■ **What you have to do**: Scan the entries for lines containing the string "wrist". Reply with how many there are, and nothing else.

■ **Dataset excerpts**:
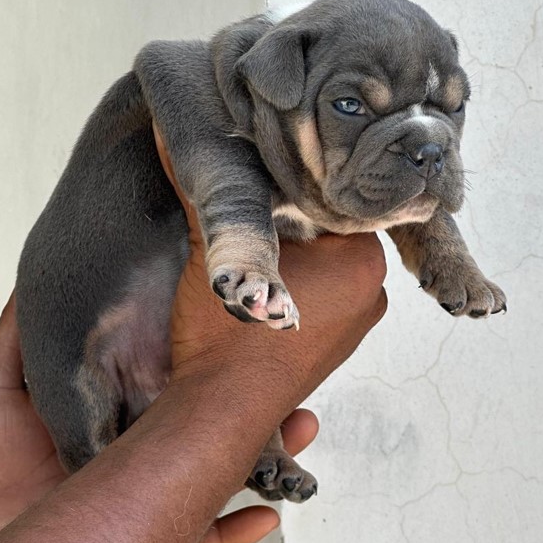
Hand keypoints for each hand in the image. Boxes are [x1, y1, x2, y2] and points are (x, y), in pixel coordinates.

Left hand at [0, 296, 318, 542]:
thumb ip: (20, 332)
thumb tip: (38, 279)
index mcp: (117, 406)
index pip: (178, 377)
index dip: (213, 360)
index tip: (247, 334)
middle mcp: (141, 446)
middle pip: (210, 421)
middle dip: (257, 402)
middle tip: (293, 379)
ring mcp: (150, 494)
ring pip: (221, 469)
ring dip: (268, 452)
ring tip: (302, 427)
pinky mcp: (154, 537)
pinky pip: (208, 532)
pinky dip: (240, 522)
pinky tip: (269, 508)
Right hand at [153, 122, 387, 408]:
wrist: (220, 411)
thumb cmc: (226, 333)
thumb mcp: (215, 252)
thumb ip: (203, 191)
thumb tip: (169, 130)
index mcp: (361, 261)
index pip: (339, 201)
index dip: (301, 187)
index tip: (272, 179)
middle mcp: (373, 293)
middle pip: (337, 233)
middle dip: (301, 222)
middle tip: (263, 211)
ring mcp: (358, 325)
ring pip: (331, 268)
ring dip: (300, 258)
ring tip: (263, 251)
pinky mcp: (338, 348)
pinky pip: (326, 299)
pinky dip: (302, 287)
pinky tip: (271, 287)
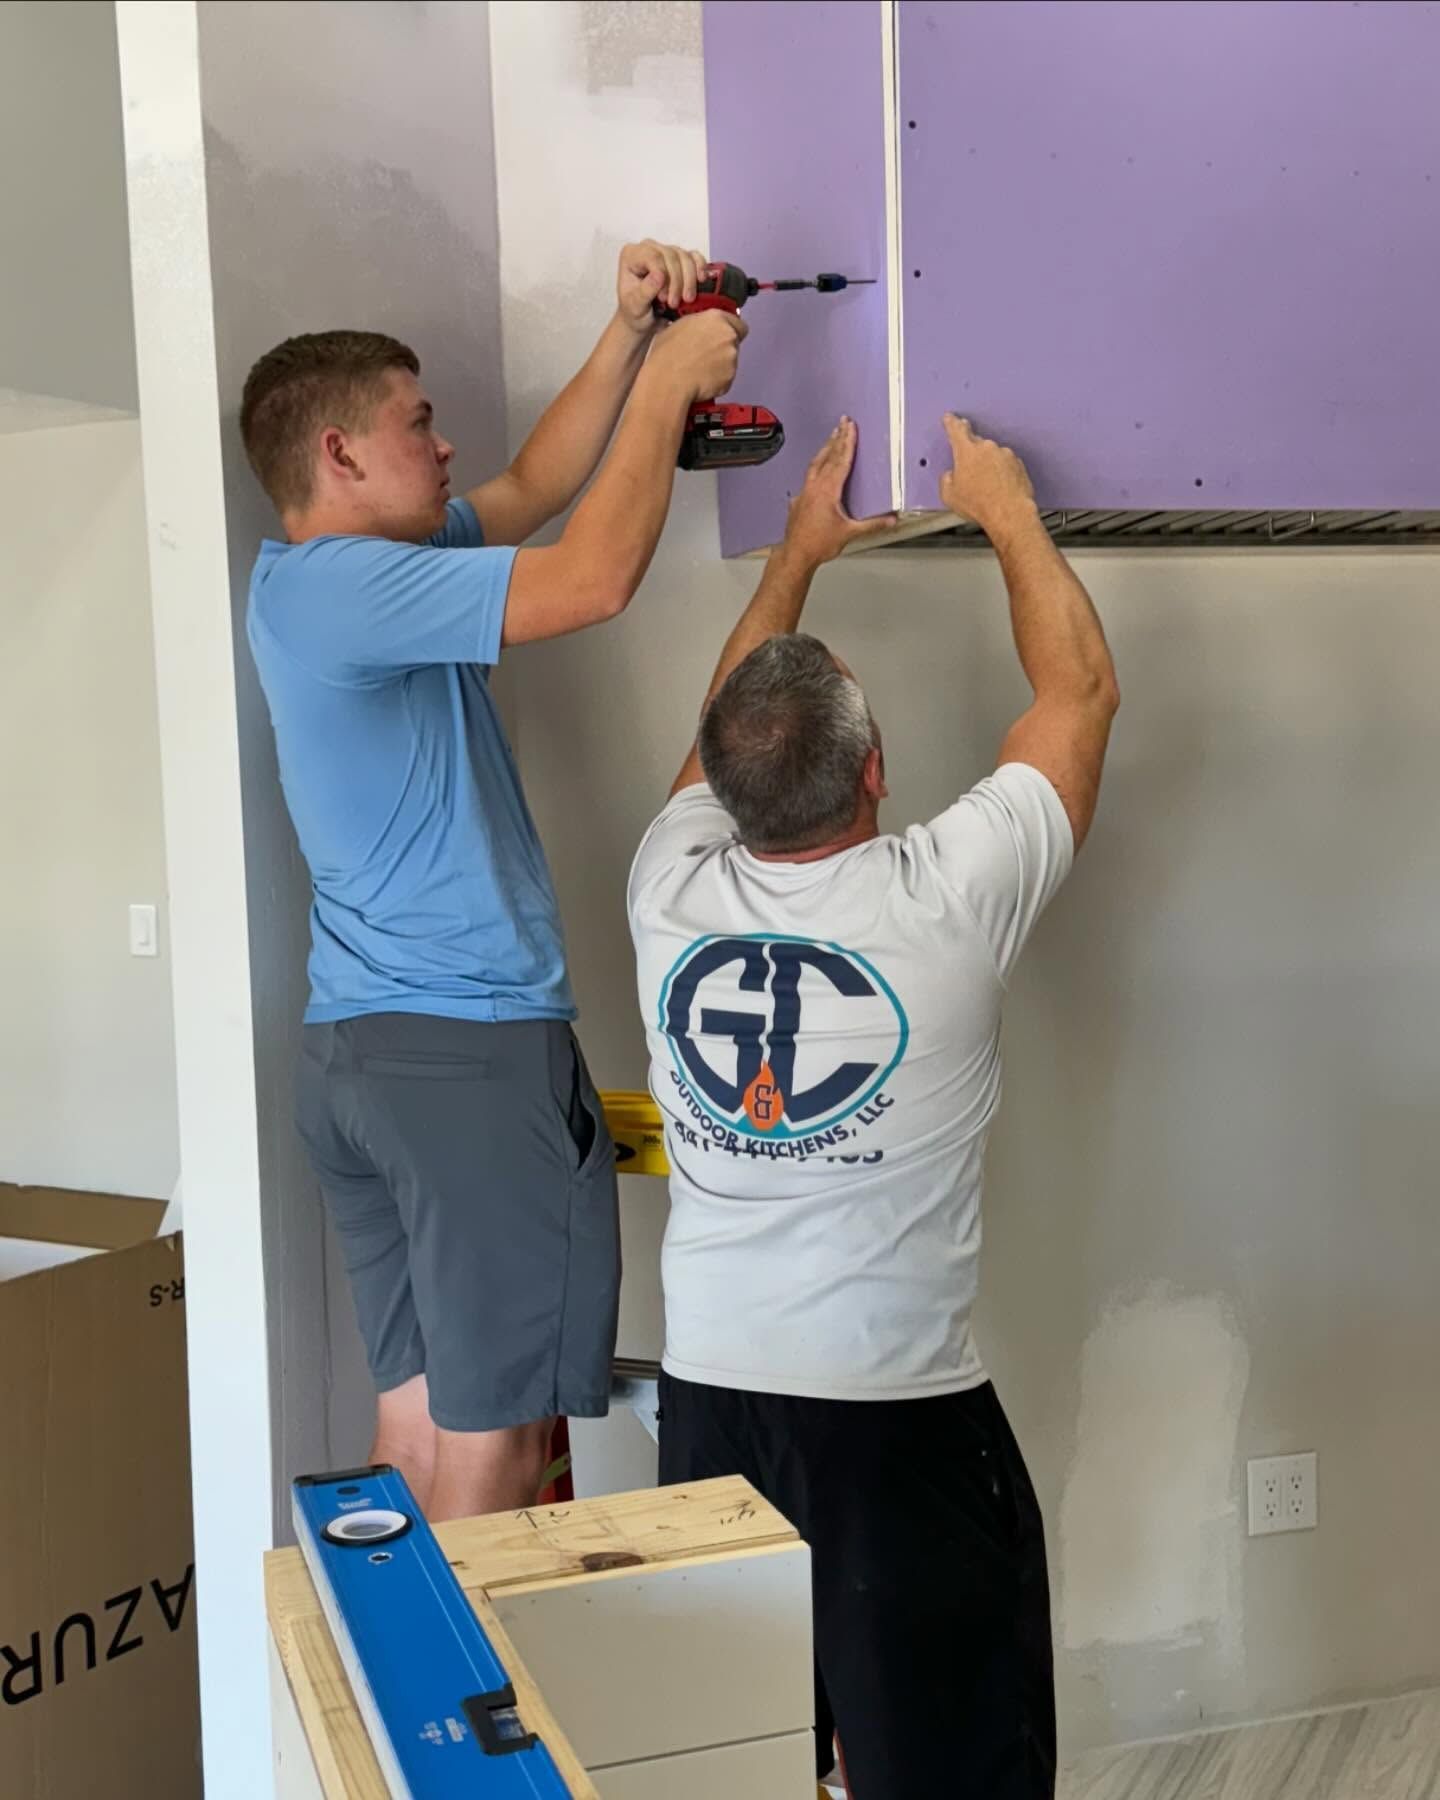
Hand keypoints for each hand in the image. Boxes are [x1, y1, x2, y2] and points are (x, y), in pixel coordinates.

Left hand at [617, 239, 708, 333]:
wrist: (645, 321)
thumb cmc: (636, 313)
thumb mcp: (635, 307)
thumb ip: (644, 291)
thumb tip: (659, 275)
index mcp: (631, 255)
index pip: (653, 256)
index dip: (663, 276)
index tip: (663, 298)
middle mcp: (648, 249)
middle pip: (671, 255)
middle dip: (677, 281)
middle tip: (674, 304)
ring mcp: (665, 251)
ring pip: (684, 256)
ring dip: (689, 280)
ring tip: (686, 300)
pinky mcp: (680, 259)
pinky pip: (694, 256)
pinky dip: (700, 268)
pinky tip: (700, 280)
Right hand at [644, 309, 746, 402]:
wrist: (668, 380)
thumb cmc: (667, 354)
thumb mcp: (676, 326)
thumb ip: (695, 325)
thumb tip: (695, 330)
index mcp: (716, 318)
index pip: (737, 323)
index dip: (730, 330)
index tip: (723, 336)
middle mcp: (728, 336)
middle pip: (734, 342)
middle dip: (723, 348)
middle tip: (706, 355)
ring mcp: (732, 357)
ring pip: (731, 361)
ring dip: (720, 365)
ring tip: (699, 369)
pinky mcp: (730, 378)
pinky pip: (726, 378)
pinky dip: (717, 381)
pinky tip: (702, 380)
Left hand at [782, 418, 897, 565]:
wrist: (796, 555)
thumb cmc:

==

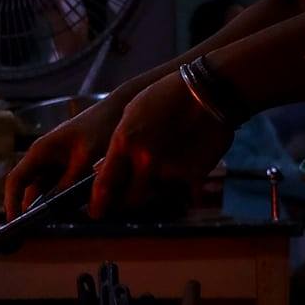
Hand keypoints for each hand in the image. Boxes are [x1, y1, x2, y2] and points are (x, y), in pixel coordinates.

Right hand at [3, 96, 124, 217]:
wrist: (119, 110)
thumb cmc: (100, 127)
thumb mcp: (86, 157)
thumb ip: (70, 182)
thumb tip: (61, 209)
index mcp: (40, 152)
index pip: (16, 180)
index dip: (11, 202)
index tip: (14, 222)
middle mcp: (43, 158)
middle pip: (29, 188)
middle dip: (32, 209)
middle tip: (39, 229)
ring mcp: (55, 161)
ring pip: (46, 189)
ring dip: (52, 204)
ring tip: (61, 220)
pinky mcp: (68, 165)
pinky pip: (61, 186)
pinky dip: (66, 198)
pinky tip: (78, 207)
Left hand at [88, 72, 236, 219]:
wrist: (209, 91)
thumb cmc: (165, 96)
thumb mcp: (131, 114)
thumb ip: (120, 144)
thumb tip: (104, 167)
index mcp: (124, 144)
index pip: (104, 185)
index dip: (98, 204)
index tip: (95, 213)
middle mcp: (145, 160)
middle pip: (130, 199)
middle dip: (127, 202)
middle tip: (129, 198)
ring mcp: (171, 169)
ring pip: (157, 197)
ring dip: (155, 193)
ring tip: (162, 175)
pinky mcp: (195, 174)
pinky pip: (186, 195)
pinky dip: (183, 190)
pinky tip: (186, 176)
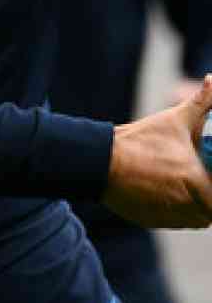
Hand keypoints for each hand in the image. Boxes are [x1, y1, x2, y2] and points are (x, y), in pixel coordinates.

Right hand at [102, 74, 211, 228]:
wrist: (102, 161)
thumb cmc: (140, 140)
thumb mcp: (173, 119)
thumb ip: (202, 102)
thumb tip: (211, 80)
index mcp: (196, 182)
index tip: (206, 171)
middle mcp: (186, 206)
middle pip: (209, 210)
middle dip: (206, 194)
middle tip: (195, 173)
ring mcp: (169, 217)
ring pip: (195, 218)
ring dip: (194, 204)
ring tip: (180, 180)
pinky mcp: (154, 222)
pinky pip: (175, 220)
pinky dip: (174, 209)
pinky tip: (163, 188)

==

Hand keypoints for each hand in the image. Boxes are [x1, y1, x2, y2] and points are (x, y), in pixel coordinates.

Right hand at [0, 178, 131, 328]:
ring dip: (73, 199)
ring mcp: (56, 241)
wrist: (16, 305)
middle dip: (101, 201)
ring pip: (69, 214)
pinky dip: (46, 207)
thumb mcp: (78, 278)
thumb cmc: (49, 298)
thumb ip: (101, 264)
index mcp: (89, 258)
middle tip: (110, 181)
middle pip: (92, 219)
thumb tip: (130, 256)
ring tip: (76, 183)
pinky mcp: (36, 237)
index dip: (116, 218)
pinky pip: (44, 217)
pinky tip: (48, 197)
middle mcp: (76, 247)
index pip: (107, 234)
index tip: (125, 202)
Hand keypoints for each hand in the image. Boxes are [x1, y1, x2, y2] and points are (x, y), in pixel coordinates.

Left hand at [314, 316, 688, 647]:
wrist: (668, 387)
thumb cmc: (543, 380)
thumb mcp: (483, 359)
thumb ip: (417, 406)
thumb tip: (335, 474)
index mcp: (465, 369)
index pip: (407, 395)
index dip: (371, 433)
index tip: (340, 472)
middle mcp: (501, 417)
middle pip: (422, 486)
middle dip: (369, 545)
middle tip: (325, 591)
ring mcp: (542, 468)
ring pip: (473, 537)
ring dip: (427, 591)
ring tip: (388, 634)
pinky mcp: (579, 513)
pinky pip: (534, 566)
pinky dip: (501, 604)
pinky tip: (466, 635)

■ **Answer to the problem**: 9